# What happened to the WF newsletter?



## TheFuhrer02 (Apr 1, 2019)

So I've noticed the newsletter's last post was back in August. When I was last here some years ago, I remember it also got stopped for a few months. I wonder what happened to the newsletter? Now that I'm in the topic, I can still remember those newsletters from yesteryear... Back when senor Garza was still chief editor. And Mr xO was still writing weird and funny contributions


----------



## PiP (Apr 1, 2019)

Hi Fuhrer,

The original WiFs was revived and revamped and the then media team managed (4 people) with Sigmadog producing the graphics. They were brilliant! As members gradually moved on and I was left to produce the newsletter almost single-handed with sigs still producing the graphics, it was too labour intensive. 

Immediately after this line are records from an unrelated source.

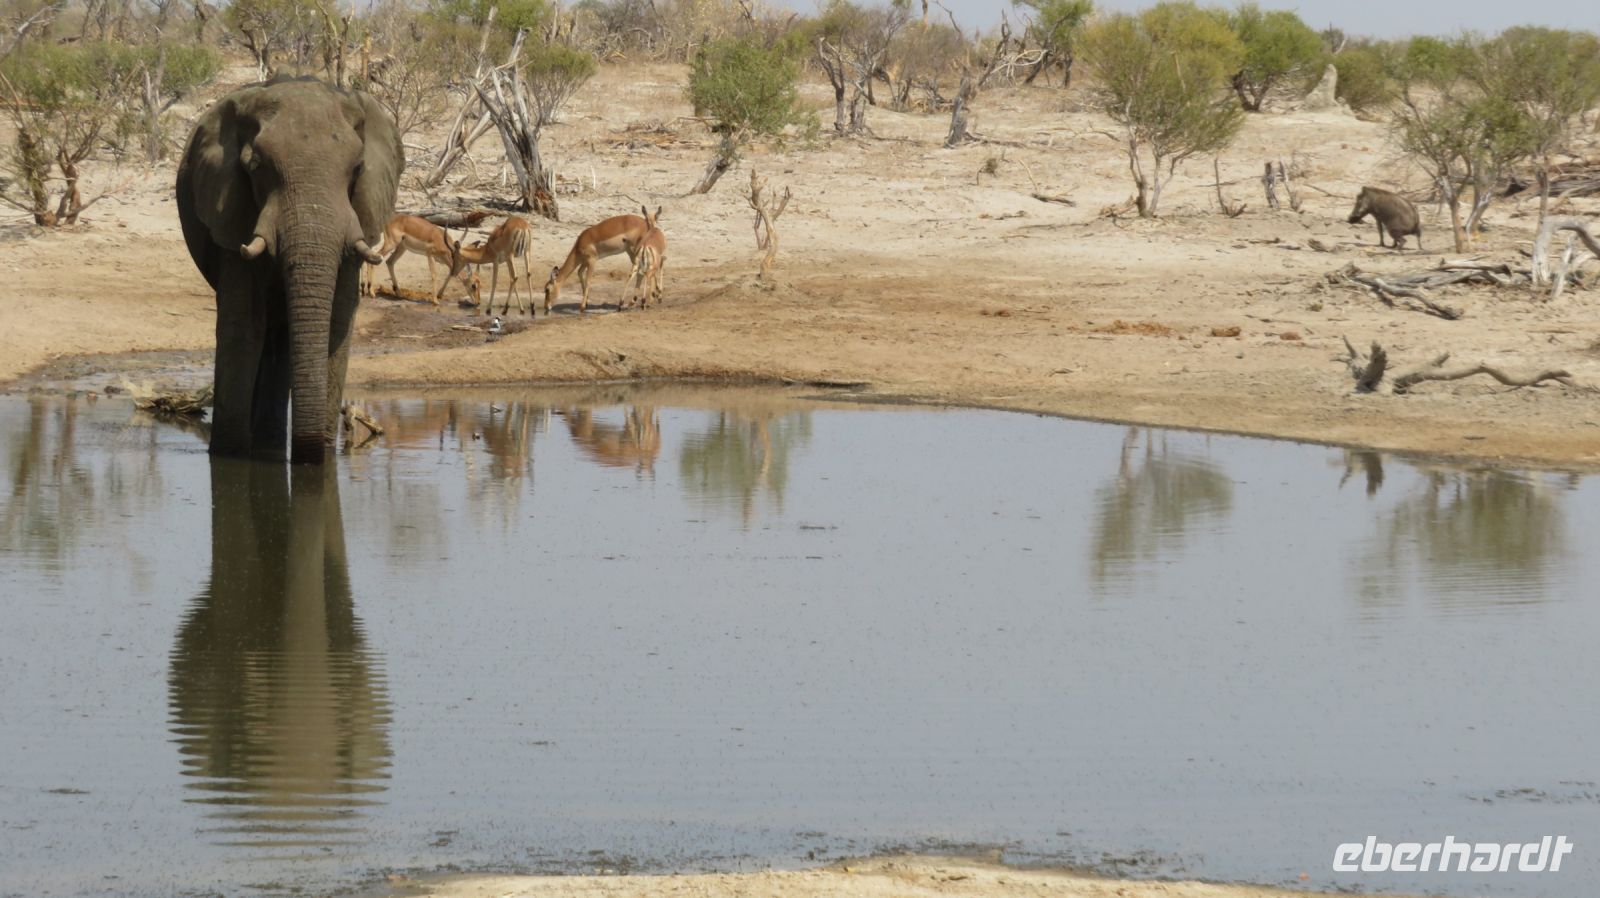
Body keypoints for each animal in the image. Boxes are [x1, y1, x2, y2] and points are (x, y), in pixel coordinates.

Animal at [176, 76, 402, 463]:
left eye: (358, 170)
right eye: (255, 166)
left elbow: (337, 321)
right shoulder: (231, 210)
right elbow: (244, 324)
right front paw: (229, 454)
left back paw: (270, 444)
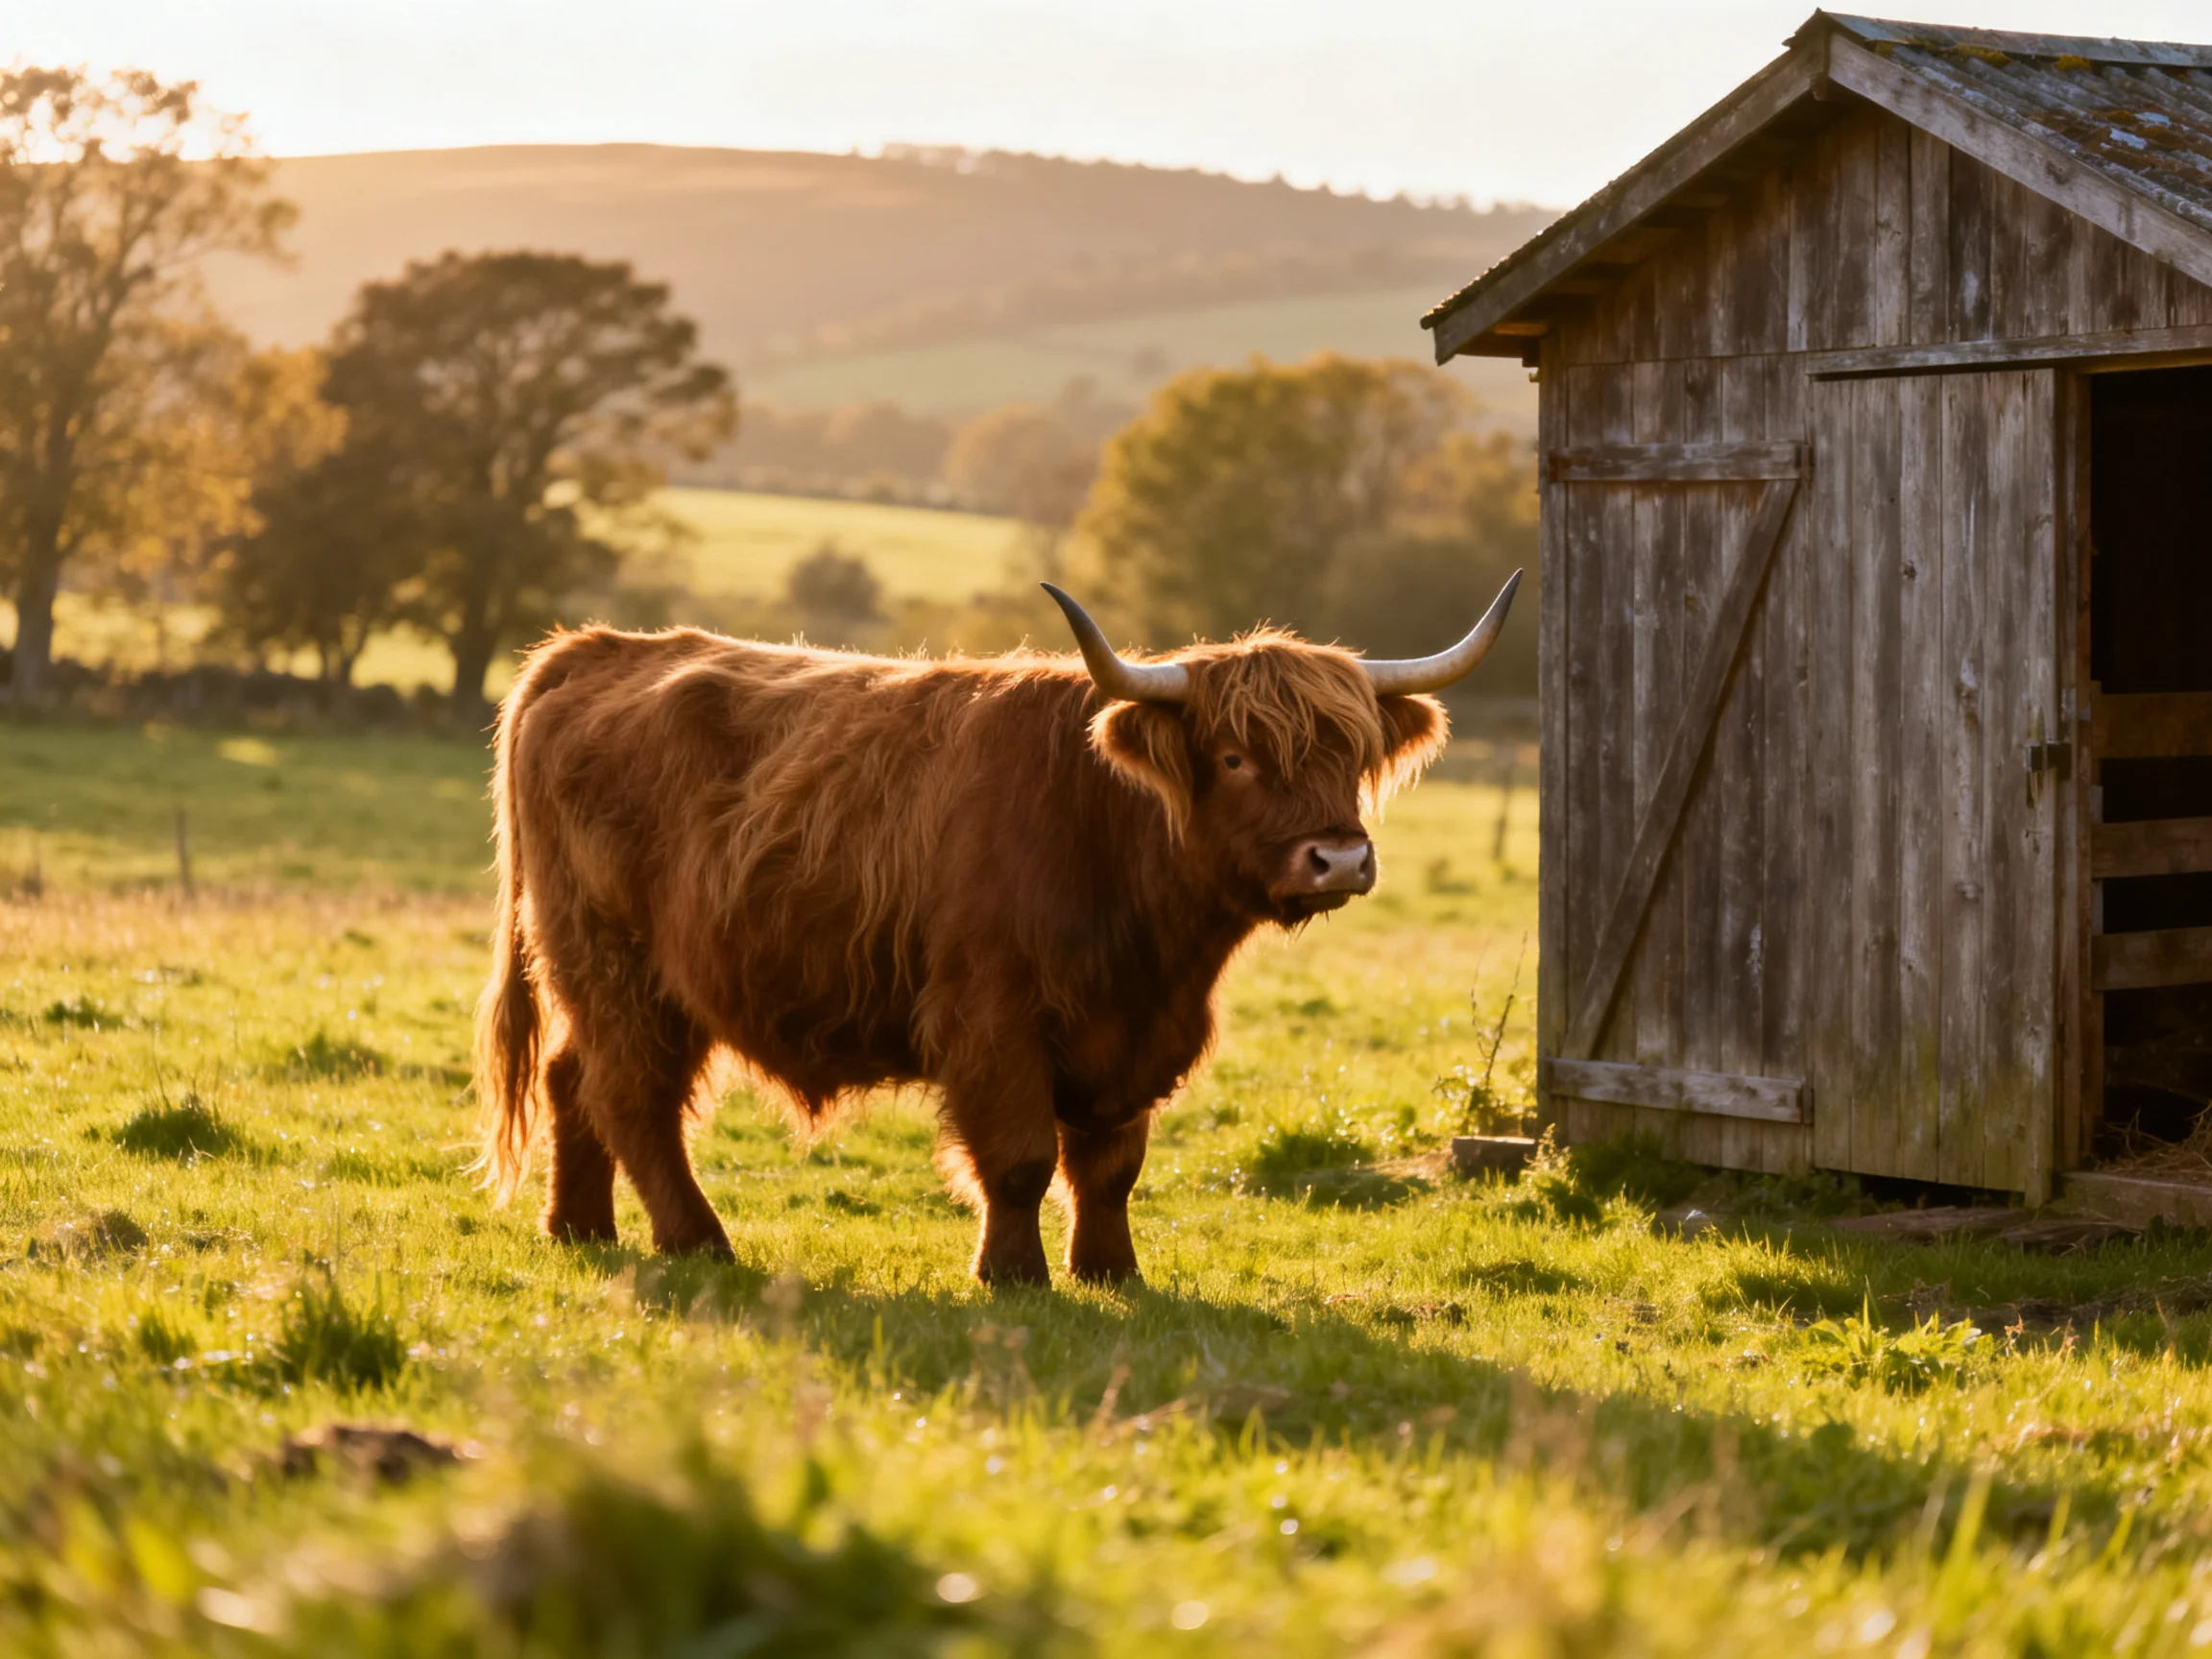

Then we moved all the creative work onto the Flashes website which continues to go from strength-to-strength and the general roundup of news was a thread created monthly. The news roundup came to a halt when our then Chief Media manager wanted to take it another direction. Unfortunately, he later resigned and the monthly roundup has been pending ever since.


----------



## TheFuhrer02 (Apr 1, 2019)

That's a great shame...  Would love to revive it. *twinkling eyes*


----------



## PiP (Apr 1, 2019)

TheFuhrer02 said:


> That's a great shame...  Would love to revive it. *twinkling eyes*



Is that a serious offer, Fuhrer?


----------



## TheFuhrer02 (Apr 1, 2019)

Hmm.... Mayybeeeeeeeee........


----------